Tuesday, February 21, 2012

Is it Spring?

The farm was so
familiar, and fecund, and full
of chicken deaths (we have a red tail hawk who has made our chicken run into a daily snack bar) and dogs and Gil's BIG flat screen TV (beloved as an inspiration for a couch nap).
We want to be back there, and will be, God willing, this Friday afternoon.
Monday's lab were the same old red blood 9.1 (no transfusion) platelets 12 (yes a bag) IGG still slightly creeping downward. On Thursday Dr Callander will do a bone marrow biopsy and see if Gil has enough cells to do the hard work of replacing his own blood cells. Not clear what all the options are if he doesn't.
But anyway you look at it, we're moving forward. We're considering buying a new Prius this May instead of next fall as planned, so that the guy can revel in the new car smell and drama. He's off playing pool with his old buddies for the first time in a loong while, and getting more stable on his feet if not always his sense of where and when he is.
It feels like an emotional season of March, which has always been my favorite. March feels like the emergence of possibilities, the revelation of what has been hidden under the snow, the beginning of who knows what?
Amongst the poetry that folks have shared, one stands out, by Mary Oliver

When Death Comes

When death comes

like the hungry bear in autumn;

when death comes and takes all the bright coins from his purse

to buy me, and snaps the purse shut;

when death comes

like the measle-pox;

when death comes

like an iceberg between the shoulder blades,

I want to step through the door full of curiosity, wondering:

what is it going to be like, that cottage of darkness?

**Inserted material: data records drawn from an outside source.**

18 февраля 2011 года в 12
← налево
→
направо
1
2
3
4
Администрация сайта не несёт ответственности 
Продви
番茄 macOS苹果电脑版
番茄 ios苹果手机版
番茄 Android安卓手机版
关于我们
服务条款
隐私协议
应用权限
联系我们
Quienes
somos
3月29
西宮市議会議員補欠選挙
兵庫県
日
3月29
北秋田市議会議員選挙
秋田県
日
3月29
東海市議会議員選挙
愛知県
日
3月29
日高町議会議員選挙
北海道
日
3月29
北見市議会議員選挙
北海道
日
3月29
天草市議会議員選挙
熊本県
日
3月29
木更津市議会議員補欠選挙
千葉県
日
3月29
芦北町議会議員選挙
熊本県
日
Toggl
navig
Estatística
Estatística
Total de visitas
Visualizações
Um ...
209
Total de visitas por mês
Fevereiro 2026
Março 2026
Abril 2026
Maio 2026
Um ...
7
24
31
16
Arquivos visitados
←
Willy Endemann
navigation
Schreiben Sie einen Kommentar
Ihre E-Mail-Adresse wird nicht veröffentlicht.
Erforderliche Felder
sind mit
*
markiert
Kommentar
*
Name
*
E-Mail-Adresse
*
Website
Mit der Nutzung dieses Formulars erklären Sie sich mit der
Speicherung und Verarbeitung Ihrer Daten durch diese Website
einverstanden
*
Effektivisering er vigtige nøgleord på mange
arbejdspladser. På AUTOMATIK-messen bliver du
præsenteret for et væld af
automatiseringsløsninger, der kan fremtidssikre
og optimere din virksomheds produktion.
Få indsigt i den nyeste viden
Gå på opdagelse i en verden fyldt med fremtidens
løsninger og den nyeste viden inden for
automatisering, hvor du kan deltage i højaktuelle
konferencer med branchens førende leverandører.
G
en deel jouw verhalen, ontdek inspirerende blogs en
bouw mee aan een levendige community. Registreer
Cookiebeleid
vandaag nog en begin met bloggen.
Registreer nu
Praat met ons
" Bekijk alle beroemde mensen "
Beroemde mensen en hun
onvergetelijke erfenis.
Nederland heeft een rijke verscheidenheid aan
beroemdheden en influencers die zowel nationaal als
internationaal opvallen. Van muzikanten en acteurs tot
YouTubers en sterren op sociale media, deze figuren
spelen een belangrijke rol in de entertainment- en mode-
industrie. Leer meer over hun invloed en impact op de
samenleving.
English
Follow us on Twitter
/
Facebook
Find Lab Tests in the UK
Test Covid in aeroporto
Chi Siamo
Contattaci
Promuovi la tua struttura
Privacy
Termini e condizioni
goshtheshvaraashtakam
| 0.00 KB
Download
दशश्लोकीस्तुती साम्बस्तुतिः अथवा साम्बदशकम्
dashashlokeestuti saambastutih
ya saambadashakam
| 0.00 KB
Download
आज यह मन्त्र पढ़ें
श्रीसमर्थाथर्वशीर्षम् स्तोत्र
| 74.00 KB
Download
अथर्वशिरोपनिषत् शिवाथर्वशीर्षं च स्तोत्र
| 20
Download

And therefore I look upon everything

as a brotherhood and a sisterhood,

and I look upon time as no more than an idea, and I consider eternity as another possibility,

and I think of each life as a flower, as common

as a field daisy, and as singular,

and each name a comfortable music in the mouth,

tending, as all music does, toward silence,

and each body a lion of courage, and something

precious to the earth.

When it’s over, I want to say: all my life

I was a bride married to amazement.

I was the bridegroom, taking the world into my arms.

When it’s over, I don’t want to wonder

if I have made of my life something particular, and real.

I don’t want to find myself sighing and frightened,

or full of argument.

I don’t want to end up simply having visited this world.